A magnetic PUF exists on a magnetic stripe card. The physical structure of the magnetic media applied to a card is fabricated by blending billions of particles of barium ferrite together in a slurry during the manufacturing process. The particles have many different shapes and sizes. The slurry is applied to a receptor layer. The particles land in a random fashion, much like pouring a handful of wet magnetic sand onto a carrier. To pour the sand to land in the exact same pattern a second time is physically impossible due to the inexactness of the process, the sheer number of particles, and the random geometry of their shape and size. The randomness introduced during the manufacturing process cannot be controlled. This is a classic example of a PUF using intrinsic randomness.

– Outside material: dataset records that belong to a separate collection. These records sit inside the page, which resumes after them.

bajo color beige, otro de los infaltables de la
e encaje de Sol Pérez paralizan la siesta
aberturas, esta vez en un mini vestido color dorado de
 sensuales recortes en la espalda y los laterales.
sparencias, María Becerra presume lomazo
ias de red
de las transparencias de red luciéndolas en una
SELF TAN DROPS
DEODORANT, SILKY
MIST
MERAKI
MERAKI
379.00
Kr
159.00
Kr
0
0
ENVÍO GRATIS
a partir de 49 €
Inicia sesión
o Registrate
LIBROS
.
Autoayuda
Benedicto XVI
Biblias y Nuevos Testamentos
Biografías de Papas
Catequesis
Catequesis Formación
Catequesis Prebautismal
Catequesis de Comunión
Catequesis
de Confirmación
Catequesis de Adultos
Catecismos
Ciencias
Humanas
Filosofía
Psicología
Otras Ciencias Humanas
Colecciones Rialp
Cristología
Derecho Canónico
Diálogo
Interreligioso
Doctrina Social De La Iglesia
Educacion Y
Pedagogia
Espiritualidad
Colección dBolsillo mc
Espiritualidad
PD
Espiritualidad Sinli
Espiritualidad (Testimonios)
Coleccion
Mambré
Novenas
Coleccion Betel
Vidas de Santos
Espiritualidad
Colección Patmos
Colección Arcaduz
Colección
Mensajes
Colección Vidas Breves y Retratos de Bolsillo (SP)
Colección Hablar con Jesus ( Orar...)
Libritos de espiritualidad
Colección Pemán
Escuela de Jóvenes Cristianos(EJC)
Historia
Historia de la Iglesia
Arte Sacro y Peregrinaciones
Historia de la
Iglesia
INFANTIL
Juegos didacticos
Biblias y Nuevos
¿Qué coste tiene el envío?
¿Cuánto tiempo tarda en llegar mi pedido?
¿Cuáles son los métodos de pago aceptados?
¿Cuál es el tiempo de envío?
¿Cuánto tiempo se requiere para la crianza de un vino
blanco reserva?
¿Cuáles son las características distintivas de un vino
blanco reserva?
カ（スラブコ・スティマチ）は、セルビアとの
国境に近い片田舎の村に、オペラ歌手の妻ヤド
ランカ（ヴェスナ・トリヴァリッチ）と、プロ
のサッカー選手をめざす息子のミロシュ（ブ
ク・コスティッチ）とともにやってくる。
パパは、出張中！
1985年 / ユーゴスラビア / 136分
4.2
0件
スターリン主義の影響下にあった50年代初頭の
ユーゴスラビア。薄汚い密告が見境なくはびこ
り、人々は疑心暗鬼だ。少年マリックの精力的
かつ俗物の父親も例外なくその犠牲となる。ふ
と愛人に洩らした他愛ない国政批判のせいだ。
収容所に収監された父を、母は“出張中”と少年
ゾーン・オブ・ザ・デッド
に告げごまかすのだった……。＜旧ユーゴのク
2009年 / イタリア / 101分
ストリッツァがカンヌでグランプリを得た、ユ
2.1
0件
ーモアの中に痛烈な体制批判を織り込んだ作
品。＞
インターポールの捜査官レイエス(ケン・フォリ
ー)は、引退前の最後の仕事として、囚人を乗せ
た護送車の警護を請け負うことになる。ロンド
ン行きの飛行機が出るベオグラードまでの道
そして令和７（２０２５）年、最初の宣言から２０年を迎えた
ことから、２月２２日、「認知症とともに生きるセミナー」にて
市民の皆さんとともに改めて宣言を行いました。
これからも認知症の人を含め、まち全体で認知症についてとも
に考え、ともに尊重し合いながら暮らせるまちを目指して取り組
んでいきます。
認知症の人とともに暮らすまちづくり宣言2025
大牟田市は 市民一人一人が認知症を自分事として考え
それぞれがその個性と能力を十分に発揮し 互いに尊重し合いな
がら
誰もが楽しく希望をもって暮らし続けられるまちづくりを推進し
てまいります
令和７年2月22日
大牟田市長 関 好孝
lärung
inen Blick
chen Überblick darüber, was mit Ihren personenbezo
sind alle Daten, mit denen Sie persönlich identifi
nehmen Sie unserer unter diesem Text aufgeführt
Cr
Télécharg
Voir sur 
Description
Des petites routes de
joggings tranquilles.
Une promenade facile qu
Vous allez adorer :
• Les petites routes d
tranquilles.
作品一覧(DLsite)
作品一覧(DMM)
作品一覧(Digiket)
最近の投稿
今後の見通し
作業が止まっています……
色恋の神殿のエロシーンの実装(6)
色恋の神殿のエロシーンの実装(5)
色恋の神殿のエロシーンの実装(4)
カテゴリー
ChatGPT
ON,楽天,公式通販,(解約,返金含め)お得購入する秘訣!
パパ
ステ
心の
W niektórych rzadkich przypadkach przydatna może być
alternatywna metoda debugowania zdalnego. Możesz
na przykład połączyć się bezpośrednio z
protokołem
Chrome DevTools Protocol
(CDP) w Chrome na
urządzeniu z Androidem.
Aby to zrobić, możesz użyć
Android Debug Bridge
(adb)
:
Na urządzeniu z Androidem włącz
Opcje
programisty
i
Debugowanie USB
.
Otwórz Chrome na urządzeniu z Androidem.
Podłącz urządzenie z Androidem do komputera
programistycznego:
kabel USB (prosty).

When the slurry dries, the receptor layer is sliced into strips and applied to plastic cards, but the random pattern on the magnetic stripe remains and cannot be changed. Because of their physically unclonable functions, it is highly improbable that two magnetic stripe cards will ever be identical. In fact, using a standard size card, the odds of any two cards having an exact matching magnetic PUF are calculated to be 1 in 900 million. Further, because the PUF is magnetic, we know that each card will carry a distinctive, repeatable and readable magnetic signal.
The personal data encoded on the magnetic stripe contributes another layer of randomness. When the card is encoded with personal identifying information, the odds of two encoded magstripe cards having an identical magnetic signature are approximately 1 in 10 Billion. The encoded data can be used as a marker to locate significant elements of the PUF. This signature can be digitized and is generally called a magnetic fingerprint. An example of its use is in the Magneprint brand system.[15][16] [17]
The magnetic head acts as a stimulus on the PUF and amplifies the random magnetic signal. Because of the complex interaction of the magnetic head, influenced by speed, pressure, direction and acceleration, with the random components of the PUF, each swipe of the head over the magnetic PUF will yield a stochastic, but very distinctive signal. Think of it as a song with thousands of notes. The odds of the same notes recurring in an exact pattern from a single card swiped many times are 1 in 100 million, but overall the melody remains very recognizable.
The stochastic behavior of the PUF in concert with the stimulus of the head makes the magnetic stripe card an excellent tool for Dynamic Token Authentication, Forensic Identification, Key generation, One-Time Passwords, and Digital Signatures.